SwimmingTheDataLake Processing mail using R | Swimming the Data Lake

Processing mail using R

jvera

2017/17/07

After a long time seeking for R packages to connect to a remote mailbox (not Gmail), I’ve had to admit that there’s no such feature right now in R. Tested a pair of Python scripts but too much convoluted to my needs. It’s an incredible issue that having more than 10 thousand packages available on CRAN, none of them was suitable for my needs. Some readers suggested tm.plugin.mail added to tm package, but my core feature is to connect to a remote mailbox. So, not a valid help. At the end, good old Bash saved my day. It’s a really easy process (but be aware that maybe you’ll end not using R at all): connect to mail account using fetchmail and then use R to read local mailbox. From that moment, to the end, it’s the usual text parsing with tm Corpora. Some hints:

library(tm)
library(tm.plugin.mail)
mbox <- MBoxSource(“/var/spool/mail/user”, encoding = “UTF8”)

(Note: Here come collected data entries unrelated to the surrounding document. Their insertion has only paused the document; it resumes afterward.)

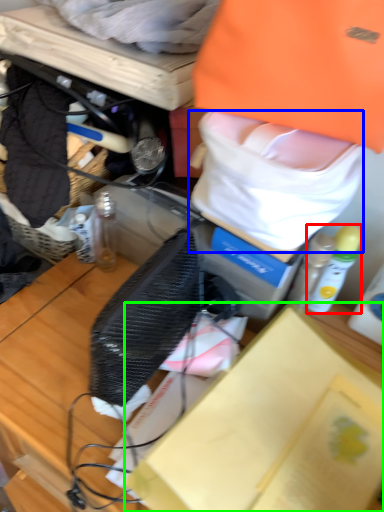
Question: Considering the real-world distances, which object is closest to bottle (highlighted by a red box)? tote bag (highlighted by a blue box) or box (highlighted by a green box).

Choices:
 (A) tote bag
 (B) box

Answer: (A)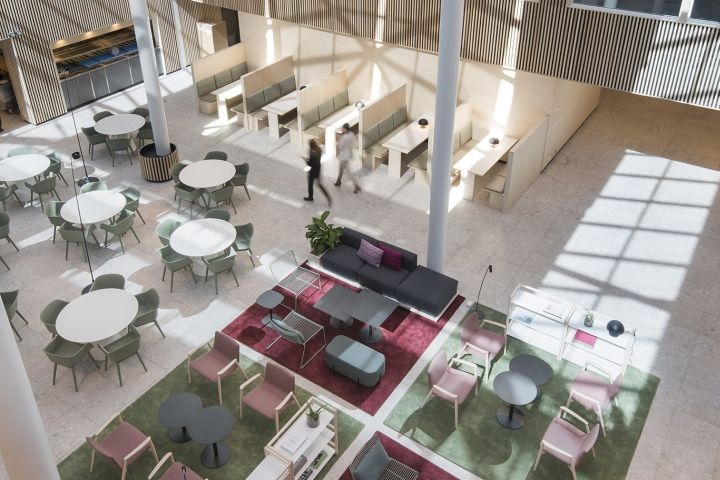
Identify the location of banquette. The image size is (720, 480). (526, 153), (463, 135), (372, 120), (312, 100), (266, 83), (211, 78).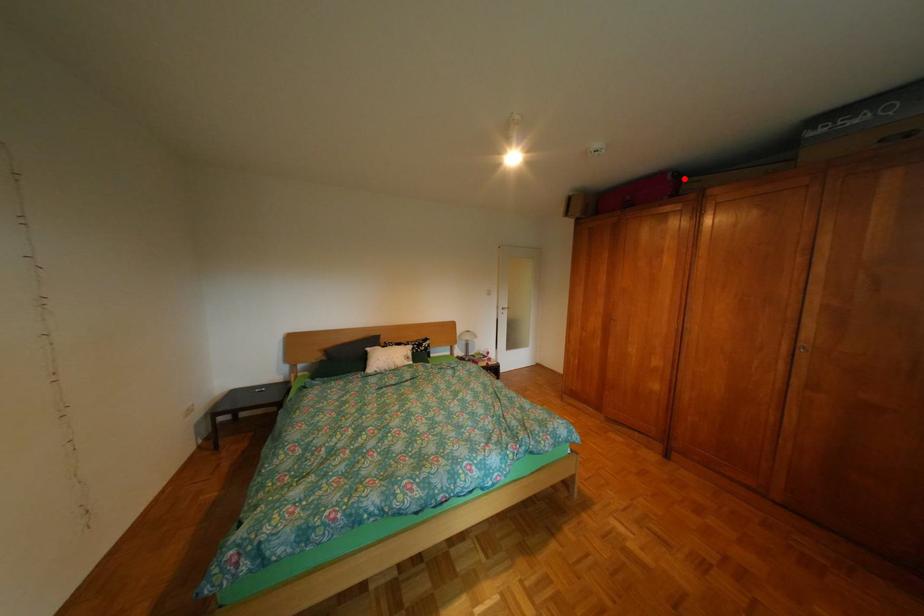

sometimes it’s very useful to keep a text backup for each mail message.

convert_mbox_eml(mbox =/var/spool/mail/user”, dir =/home/user/my_mail_text”)

or getting Corpora alive right from mailbox

mail_messages <- VCorpus(MBoxSource(“/var/spool/mail/user”, encoding = “UTF8”), readerControl = list(reader = readMail))

some cleaning

mail_messages <- tm_map(mail_messages, removeCitation)
mail_messages <- tm_map(mail_messages, removeSignature)

take a peek at content

mail_messages[[1]]$meta$author
mail_messages[[1]]$meta$heading
mail_messages[[1]]$meta$header

If you don’t need to connect to a remote server this can be fine. Otherwise, you’ll have to resort to other language.